Faut-il s'arrêter complètement quand un point de côté apparaît ?
Pas forcément : ralentir nettement l'allure en marchant ou en trottinant très doucement, tout en respirant profondément par le ventre, suffit généralement à faire disparaître la gêne en une à deux minutes sans interrompre totalement la séance. S'arrêter reste toutefois la solution la plus sûre si la douleur est vive ou ne diminue pas malgré le ralentissement.
Pourquoi ai-je plus souvent des points de côté quand je débute la course à pied ?
Les débutants respirent souvent de façon plus superficielle et moins synchronisée avec leur foulée, ce qui sollicite davantage le diaphragme. Avec l'entraînement, la respiration s'automatise et se coordonne naturellement mieux avec les mouvements du corps, ce qui explique pourquoi les points de côté deviennent nettement plus rares chez les coureurs expérimentés.

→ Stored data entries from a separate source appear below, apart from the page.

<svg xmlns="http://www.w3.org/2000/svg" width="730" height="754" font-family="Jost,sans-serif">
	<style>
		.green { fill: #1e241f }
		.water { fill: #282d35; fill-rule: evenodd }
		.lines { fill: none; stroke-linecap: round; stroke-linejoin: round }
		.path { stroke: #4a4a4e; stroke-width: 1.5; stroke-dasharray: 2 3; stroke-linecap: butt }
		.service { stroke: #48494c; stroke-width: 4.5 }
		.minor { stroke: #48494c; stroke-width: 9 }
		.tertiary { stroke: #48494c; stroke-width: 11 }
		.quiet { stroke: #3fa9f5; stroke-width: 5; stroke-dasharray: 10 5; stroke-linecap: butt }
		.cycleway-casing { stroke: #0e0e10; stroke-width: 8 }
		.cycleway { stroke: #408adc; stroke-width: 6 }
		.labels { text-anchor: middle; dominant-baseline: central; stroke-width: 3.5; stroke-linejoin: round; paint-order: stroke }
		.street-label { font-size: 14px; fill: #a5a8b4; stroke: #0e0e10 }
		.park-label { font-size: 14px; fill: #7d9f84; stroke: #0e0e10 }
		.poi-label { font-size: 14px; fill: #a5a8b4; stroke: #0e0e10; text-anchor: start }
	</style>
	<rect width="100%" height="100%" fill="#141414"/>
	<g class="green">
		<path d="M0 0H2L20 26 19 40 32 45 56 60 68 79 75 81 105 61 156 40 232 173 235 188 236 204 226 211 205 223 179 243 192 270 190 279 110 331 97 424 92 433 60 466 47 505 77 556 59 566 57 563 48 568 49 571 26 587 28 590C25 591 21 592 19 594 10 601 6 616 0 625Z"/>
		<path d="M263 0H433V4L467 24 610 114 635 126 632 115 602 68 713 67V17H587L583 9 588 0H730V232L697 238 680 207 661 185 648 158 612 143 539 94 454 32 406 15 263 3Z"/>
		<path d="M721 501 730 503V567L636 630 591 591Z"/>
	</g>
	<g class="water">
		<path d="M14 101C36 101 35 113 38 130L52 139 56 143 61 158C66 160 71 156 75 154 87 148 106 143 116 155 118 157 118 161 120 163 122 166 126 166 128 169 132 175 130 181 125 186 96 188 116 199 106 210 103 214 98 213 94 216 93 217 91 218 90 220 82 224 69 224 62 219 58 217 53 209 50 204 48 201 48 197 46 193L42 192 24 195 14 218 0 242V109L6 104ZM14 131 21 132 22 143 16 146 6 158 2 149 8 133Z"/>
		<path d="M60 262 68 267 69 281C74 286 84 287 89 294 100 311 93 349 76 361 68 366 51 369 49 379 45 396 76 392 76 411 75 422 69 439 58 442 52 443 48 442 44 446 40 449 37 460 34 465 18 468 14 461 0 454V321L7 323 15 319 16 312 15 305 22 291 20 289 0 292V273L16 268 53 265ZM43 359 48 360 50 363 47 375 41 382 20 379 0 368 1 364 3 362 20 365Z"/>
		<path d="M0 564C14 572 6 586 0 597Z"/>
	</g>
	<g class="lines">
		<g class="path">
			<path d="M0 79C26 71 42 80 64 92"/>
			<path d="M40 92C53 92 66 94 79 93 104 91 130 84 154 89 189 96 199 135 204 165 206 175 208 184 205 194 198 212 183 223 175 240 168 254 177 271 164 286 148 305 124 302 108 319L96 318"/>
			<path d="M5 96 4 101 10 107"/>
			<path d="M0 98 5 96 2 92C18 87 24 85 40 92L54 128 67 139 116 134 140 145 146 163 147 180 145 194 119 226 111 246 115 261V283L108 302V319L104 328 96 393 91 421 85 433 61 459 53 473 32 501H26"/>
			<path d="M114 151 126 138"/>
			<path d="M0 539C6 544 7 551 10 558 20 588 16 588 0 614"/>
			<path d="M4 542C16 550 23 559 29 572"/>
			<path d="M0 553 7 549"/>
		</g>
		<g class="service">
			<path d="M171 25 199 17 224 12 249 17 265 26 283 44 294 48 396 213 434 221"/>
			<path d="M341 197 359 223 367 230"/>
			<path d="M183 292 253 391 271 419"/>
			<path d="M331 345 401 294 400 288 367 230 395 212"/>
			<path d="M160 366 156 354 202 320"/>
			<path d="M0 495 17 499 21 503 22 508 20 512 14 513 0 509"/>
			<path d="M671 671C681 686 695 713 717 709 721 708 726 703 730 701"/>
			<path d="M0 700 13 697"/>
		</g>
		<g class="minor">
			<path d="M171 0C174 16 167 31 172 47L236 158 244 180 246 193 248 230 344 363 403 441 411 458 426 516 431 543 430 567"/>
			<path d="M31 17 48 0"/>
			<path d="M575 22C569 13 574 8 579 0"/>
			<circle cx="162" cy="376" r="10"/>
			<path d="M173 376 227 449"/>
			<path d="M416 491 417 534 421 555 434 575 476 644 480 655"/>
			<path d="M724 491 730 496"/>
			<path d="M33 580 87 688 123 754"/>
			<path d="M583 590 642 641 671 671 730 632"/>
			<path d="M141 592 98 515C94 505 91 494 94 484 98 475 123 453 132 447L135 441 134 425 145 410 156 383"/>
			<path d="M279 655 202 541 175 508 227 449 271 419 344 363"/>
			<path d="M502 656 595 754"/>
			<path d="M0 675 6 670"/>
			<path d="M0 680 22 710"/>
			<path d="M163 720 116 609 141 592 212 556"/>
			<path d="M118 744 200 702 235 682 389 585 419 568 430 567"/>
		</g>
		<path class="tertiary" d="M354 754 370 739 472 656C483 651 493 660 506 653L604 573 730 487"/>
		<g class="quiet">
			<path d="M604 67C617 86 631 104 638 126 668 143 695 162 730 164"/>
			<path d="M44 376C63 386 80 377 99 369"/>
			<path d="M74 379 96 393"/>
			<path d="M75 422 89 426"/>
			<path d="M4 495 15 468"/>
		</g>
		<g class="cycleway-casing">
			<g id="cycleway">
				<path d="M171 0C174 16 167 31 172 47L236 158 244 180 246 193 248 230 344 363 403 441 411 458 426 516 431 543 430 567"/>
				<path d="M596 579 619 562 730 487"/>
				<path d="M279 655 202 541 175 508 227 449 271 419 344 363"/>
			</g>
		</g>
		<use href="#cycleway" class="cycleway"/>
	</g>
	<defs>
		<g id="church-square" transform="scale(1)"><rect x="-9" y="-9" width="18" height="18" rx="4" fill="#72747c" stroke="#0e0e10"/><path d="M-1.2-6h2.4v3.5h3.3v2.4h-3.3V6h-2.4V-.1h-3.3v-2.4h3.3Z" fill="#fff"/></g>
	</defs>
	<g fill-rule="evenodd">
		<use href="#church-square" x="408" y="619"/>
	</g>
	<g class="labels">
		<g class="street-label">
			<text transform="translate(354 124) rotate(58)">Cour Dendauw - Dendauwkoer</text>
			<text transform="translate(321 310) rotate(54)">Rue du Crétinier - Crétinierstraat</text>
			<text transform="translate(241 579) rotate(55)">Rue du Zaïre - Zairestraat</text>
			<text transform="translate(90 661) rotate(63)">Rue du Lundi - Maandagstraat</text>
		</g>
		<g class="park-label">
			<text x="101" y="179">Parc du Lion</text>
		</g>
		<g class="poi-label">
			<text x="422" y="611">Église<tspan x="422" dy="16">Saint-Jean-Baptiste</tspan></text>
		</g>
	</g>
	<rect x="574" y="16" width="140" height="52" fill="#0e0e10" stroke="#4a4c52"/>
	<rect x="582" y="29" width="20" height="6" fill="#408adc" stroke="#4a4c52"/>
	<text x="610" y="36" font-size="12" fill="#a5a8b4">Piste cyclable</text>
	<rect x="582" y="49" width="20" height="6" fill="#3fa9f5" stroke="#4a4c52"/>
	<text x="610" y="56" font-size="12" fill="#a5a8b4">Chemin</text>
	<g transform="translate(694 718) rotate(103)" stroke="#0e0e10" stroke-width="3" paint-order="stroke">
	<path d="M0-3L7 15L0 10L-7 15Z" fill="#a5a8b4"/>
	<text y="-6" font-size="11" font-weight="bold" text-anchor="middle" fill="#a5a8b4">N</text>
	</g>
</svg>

Que faut-il éviter de manger avant une séance de course à pied ?
Il vaut mieux éviter un repas copieux, gras ou riche en fibres dans les deux à trois heures précédant l'effort, ainsi que les grandes quantités de boissons sucrées ou gazeuses juste avant de partir. Un encas léger et facile à digérer, pris au moins une heure avant, réduit nettement le risque de point de côté par rapport à un estomac plein au moment du départ.
Le point de côté touche-t-il uniquement la course à pied ?
Non, il peut aussi survenir en natation, à vélo ou lors de tout effort qui sollicite fortement la respiration et le tronc, mais il reste nettement plus fréquent en course à pied à cause des chocs répétés de la foulée qui ballottent les organes abdominaux et sollicitent le diaphragme à chaque appui.